BfArM2007

DBP in Arzneimitteln: BfArM-Sicherheitsbewertung

Diese Leitlinie stammt aus 2007 und ist möglicherweise nicht mehr aktuell. Aktualität beim Herausgeber prüfen
KI-generierte Zusammenfassung|Quelle: BfArM (2007)|Keine Diagnose- oder Therapieempfehlung

Hintergrund

Diese Zusammenfassung basiert auf einer kurzen Sicherheitswarnung des Bundesinstituts für Arzneimittel und Medizinprodukte (BfArM) aus dem Jahr 2007.

Di-n-Butylphthalat (DBP) wird in der pharmazeutischen Industrie als funktioneller Hilfsstoff eingesetzt. Es findet sich vor allem in den Überzügen fester Arzneiformen wie Tabletten und Kapseln. Dort dient es dazu, eine modifizierte Wirkstofffreisetzung zu erzielen oder das Brüchigwerden von Kapselhüllen zu verhindern.

Anlass für die Risikobewertung durch das BfArM war eine öffentliche Diskussion im Mai 2005. Dabei ging es um mögliche gesundheitliche Schäden, die durch die Einnahme von DBP-haltigen Arzneimitteln während der Schwangerschaft verursacht werden könnten.

Empfehlungen

Das BfArM formuliert in seiner Sicherheitsbewertung klare Aufforderungen an pharmazeutische Unternehmer.

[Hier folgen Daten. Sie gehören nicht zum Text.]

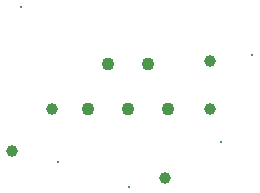
<source format=gbr>
%TF.GenerationSoftware,KiCad,Pcbnew,9.99.0-unknown-5e6ef67fce~182~ubuntu24.04.1*%
%TF.CreationDate,2025-05-15T21:05:22-04:00*%
%TF.ProjectId,LM675T_test,4c4d3637-3554-45f7-9465-73742e6b6963,rev?*%
%TF.SameCoordinates,Original*%
%TF.FileFunction,Plated,1,2,PTH,Drill*%
%TF.FilePolarity,Positive*%
%FSLAX46Y46*%
G04 Gerber Fmt 4.6, Leading zero omitted, Abs format (unit mm)*
G04 Created by KiCad (PCBNEW 9.99.0-unknown-5e6ef67fce~182~ubuntu24.04.1) date 2025-05-15 21:05:22*
%MOMM*%
%LPD*%
G01*
G04 APERTURE LIST*
%TA.AperFunction,ViaDrill*%
%ADD10C,0.300000*%
%TD*%
%TA.AperFunction,ComponentDrill*%
%ADD11C,1.000000*%
%TD*%
%TA.AperFunction,ComponentDrill*%
%ADD12C,1.100000*%
%TD*%
G04 APERTURE END LIST*
D10*
X133858000Y-101346000D03*
X137000000Y-114500000D03*
X143002000Y-116586000D03*
X150815001Y-112776000D03*
X153416000Y-105410000D03*
D11*
%TO.C,J2*%
X133096000Y-113538000D03*
%TO.C,J1*%
X136500000Y-110000000D03*
%TO.C,J3*%
X146050000Y-115824000D03*
%TO.C,J4*%
X149860000Y-105918000D03*
%TO.C,J5*%
X149860000Y-109982000D03*
D12*
%TO.C,U1*%
X139500000Y-110000000D03*
X141200000Y-106200000D03*
X142900000Y-110000000D03*
X144600000Y-106200000D03*
X146300000Y-110000000D03*
M02*

</source>
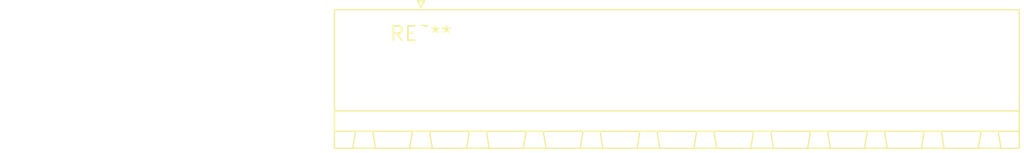
<source format=kicad_pcb>
(kicad_pcb (version 20240108) (generator pcbnew)

  (general
    (thickness 1.6)
  )

  (paper "A4")
  (layers
    (0 "F.Cu" signal)
    (31 "B.Cu" signal)
    (32 "B.Adhes" user "B.Adhesive")
    (33 "F.Adhes" user "F.Adhesive")
    (34 "B.Paste" user)
    (35 "F.Paste" user)
    (36 "B.SilkS" user "B.Silkscreen")
    (37 "F.SilkS" user "F.Silkscreen")
    (38 "B.Mask" user)
    (39 "F.Mask" user)
    (40 "Dwgs.User" user "User.Drawings")
    (41 "Cmts.User" user "User.Comments")
    (42 "Eco1.User" user "User.Eco1")
    (43 "Eco2.User" user "User.Eco2")
    (44 "Edge.Cuts" user)
    (45 "Margin" user)
    (46 "B.CrtYd" user "B.Courtyard")
    (47 "F.CrtYd" user "F.Courtyard")
    (48 "B.Fab" user)
    (49 "F.Fab" user)
    (50 "User.1" user)
    (51 "User.2" user)
    (52 "User.3" user)
    (53 "User.4" user)
    (54 "User.5" user)
    (55 "User.6" user)
    (56 "User.7" user)
    (57 "User.8" user)
    (58 "User.9" user)
  )

  (setup
    (pad_to_mask_clearance 0)
    (pcbplotparams
      (layerselection 0x00010fc_ffffffff)
      (plot_on_all_layers_selection 0x0000000_00000000)
      (disableapertmacros false)
      (usegerberextensions false)
      (usegerberattributes false)
      (usegerberadvancedattributes false)
      (creategerberjobfile false)
      (dashed_line_dash_ratio 12.000000)
      (dashed_line_gap_ratio 3.000000)
      (svgprecision 4)
      (plotframeref false)
      (viasonmask false)
      (mode 1)
      (useauxorigin false)
      (hpglpennumber 1)
      (hpglpenspeed 20)
      (hpglpendiameter 15.000000)
      (dxfpolygonmode false)
      (dxfimperialunits false)
      (dxfusepcbnewfont false)
      (psnegative false)
      (psa4output false)
      (plotreference false)
      (plotvalue false)
      (plotinvisibletext false)
      (sketchpadsonfab false)
      (subtractmaskfromsilk false)
      (outputformat 1)
      (mirror false)
      (drillshape 1)
      (scaleselection 1)
      (outputdirectory "")
    )
  )

  (net 0 "")

  (footprint "PhoenixContact_MSTB_2,5_10-GF_1x10_P5.00mm_Horizontal_ThreadedFlange" (layer "F.Cu") (at 0 0))

)

</source>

Diese Maßnahmen dienen dem vorsorgenden Gesundheitsschutz.

Reduktion und Grenzwerte

Laut BfArM werden die Hersteller aufgefordert, den Gehalt an Di-n-Butylphthalat (DBP) in ihren Präparaten zu senken. Ziel ist es, dass bei bestimmungsgemäßer Anwendung des Arzneimittels der aktuelle TDI-Wert (tolerable daily intake) nicht überschritten wird.

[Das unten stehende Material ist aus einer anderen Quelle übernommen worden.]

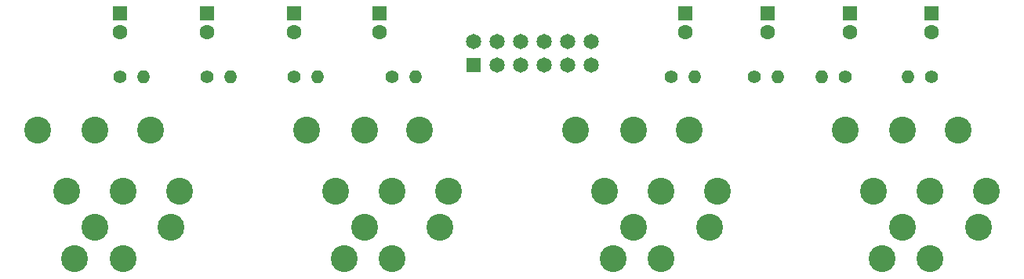
<source format=gbr>
%TF.GenerationSoftware,KiCad,Pcbnew,9.0.0*%
%TF.CreationDate,2025-03-26T12:10:22+11:00*%
%TF.ProjectId,Wing Board 4 Combo mk II,57696e67-2042-46f6-9172-64203420436f,rev?*%
%TF.SameCoordinates,Original*%
%TF.FileFunction,Soldermask,Top*%
%TF.FilePolarity,Negative*%
%FSLAX46Y46*%
G04 Gerber Fmt 4.6, Leading zero omitted, Abs format (unit mm)*
G04 Created by KiCad (PCBNEW 9.0.0) date 2025-03-26 12:10:22*
%MOMM*%
%LPD*%
G01*
G04 APERTURE LIST*
%ADD10C,1.400000*%
%ADD11O,1.400000X1.400000*%
%ADD12C,2.900000*%
%ADD13R,1.600000X1.600000*%
%ADD14C,1.600000*%
%ADD15R,1.650000X1.650000*%
%ADD16C,1.650000*%
G04 APERTURE END LIST*
D10*
%TO.C,R5*%
X72491600Y-10337800D03*
D11*
X75031600Y-10337800D03*
%TD*%
D10*
%TO.C,R4*%
X42341800Y-10363200D03*
D11*
X44881800Y-10363200D03*
%TD*%
D12*
%TO.C,J5*%
X106524600Y-22697400D03*
X94324600Y-22697400D03*
X100424600Y-22697400D03*
X100424600Y-29997400D03*
X105624600Y-26597400D03*
X103424600Y-16097400D03*
X95224600Y-29997400D03*
X97424600Y-26597400D03*
X91224600Y-16097400D03*
X97424600Y-16097400D03*
%TD*%
D13*
%TO.C,C4*%
X41000000Y-3500000D03*
D14*
X41000000Y-5500000D03*
%TD*%
D10*
%TO.C,R2*%
X22352000Y-10363200D03*
D11*
X24892000Y-10363200D03*
%TD*%
D12*
%TO.C,J3*%
X48424600Y-22697400D03*
X36224600Y-22697400D03*
X42324600Y-22697400D03*
X42324600Y-29997400D03*
X47524600Y-26597400D03*
X45324600Y-16097400D03*
X37124600Y-29997400D03*
X39324600Y-26597400D03*
X33124600Y-16097400D03*
X39324600Y-16097400D03*
%TD*%
D13*
%TO.C,C8*%
X100609400Y-3500000D03*
D14*
X100609400Y-5500000D03*
%TD*%
D10*
%TO.C,R8*%
X100584000Y-10337800D03*
D11*
X98044000Y-10337800D03*
%TD*%
D15*
%TO.C,J1*%
X51155600Y-9017000D03*
D16*
X51155600Y-6477000D03*
X53695600Y-9017000D03*
X53695600Y-6477000D03*
X56235600Y-9017000D03*
X56235600Y-6477000D03*
X58775600Y-9017000D03*
X58775600Y-6477000D03*
X61315600Y-9017000D03*
X61315600Y-6477000D03*
X63855600Y-9017000D03*
X63855600Y-6477000D03*
%TD*%
D10*
%TO.C,R7*%
X91237600Y-10337800D03*
D11*
X88697600Y-10337800D03*
%TD*%
D10*
%TO.C,R1*%
X12979400Y-10363200D03*
D11*
X15519400Y-10363200D03*
%TD*%
D12*
%TO.C,J4*%
X77474600Y-22697400D03*
X65274600Y-22697400D03*
X71374600Y-22697400D03*
X71374600Y-29997400D03*
X76574600Y-26597400D03*
X74374600Y-16097400D03*
X66174600Y-29997400D03*
X68374600Y-26597400D03*
X62174600Y-16097400D03*
X68374600Y-16097400D03*
%TD*%
D13*
%TO.C,C3*%
X31702133Y-3500000D03*
D14*
X31702133Y-5500000D03*
%TD*%
D12*
%TO.C,J2*%
X19374600Y-22697400D03*
X7174600Y-22697400D03*
X13274600Y-22697400D03*
X13274600Y-29997400D03*
X18474600Y-26597400D03*
X16274600Y-16097400D03*
X8074600Y-29997400D03*
X10274600Y-26597400D03*
X4074600Y-16097400D03*
X10274600Y-16097400D03*
%TD*%
D13*
%TO.C,C2*%
X22352000Y-3500000D03*
D14*
X22352000Y-5500000D03*
%TD*%
D13*
%TO.C,C7*%
X91739600Y-3500000D03*
D14*
X91739600Y-5500000D03*
%TD*%
D10*
%TO.C,R3*%
X31699200Y-10337800D03*
D11*
X34239200Y-10337800D03*
%TD*%
D10*
%TO.C,R6*%
X81431600Y-10337800D03*
D11*
X83971600Y-10337800D03*
%TD*%
D13*
%TO.C,C6*%
X82869800Y-3500000D03*
D14*
X82869800Y-5500000D03*
%TD*%
D13*
%TO.C,C5*%
X74000000Y-3500000D03*
D14*
X74000000Y-5500000D03*
%TD*%
D13*
%TO.C,C1*%
X12979400Y-3505200D03*
D14*
X12979400Y-5505200D03*
%TD*%
M02*

</source>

Dieser tolerierbare Wert wird wie folgt definiert:

  • Maximal 10 µg DBP pro kg Körpergewicht pro Tag

Substitution des Hilfsstoffes

Alternativ zur Dosisreduktion wird den pharmazeutischen Unternehmern empfohlen, DBP vollständig durch andere, sicherere Hilfsstoffe zu ersetzen.

Dosierung

SubstanzParameterGrenzwert
Di-n-Butylphthalat (DBP)Tolerable Daily Intake (TDI)max. 10 µg/kg Körpergewicht/Tag

Kontraindikationen

Die Sicherheitsbewertung wurde aufgrund möglicher Schäden durch die Einnahme von Di-n-Butylphthalat (DBP) während der Schwangerschaft initiiert. Eine explizite Kontraindikation für bestimmte Patientengruppen wird im vorliegenden Kurztext jedoch nicht formuliert.

Frage zu dieser Leitlinie stellen...

💡Praxis-Tipp

Bei der Verordnung von Medikamenten mit modifizierter Wirkstofffreisetzung an Schwangere ist es ratsam, auf die verwendeten Hilfsstoffe zu achten. Laut BfArM-Bewertung sollte die tägliche Aufnahme von Di-n-Butylphthalat (DBP) den Wert von 10 µg/kg Körpergewicht nicht überschreiten, um mögliche Risiken für das ungeborene Kind präventiv zu minimieren.

Häufig gestellte Fragen

DBP wird als funktioneller Hilfsstoff in Überzügen von Tabletten und Kapseln eingesetzt. Es dient der modifizierten Wirkstofffreisetzung und verhindert, dass Kapselhüllen brüchig werden.

Das BfArM gibt einen TDI-Wert (tolerable daily intake) von 10 µg DBP pro Kilogramm Körpergewicht und Tag an. Dieser Wert sollte bei bestimmungsgemäßer Anwendung eines Arzneimittels nicht überschritten werden.

Auslöser war eine öffentliche Diskussion im Jahr 2005 über mögliche gesundheitliche Schäden. Insbesondere standen potenzielle Risiken bei der Einnahme von DBP-haltigen Arzneimitteln während der Schwangerschaft im Fokus.

War diese Zusammenfassung hilfreich?

Quelle: Sicherheitsbewertung des Hilfsstoffes Di-n-Butylphthalat (DBP) in Arzneimitteln (BfArM, 2007). Originaldokument ansehen

KI-generierte Zusammenfassung. Keine Diagnose- oder Therapieempfehlung. Die klinische Entscheidung trifft der behandelnde Arzt.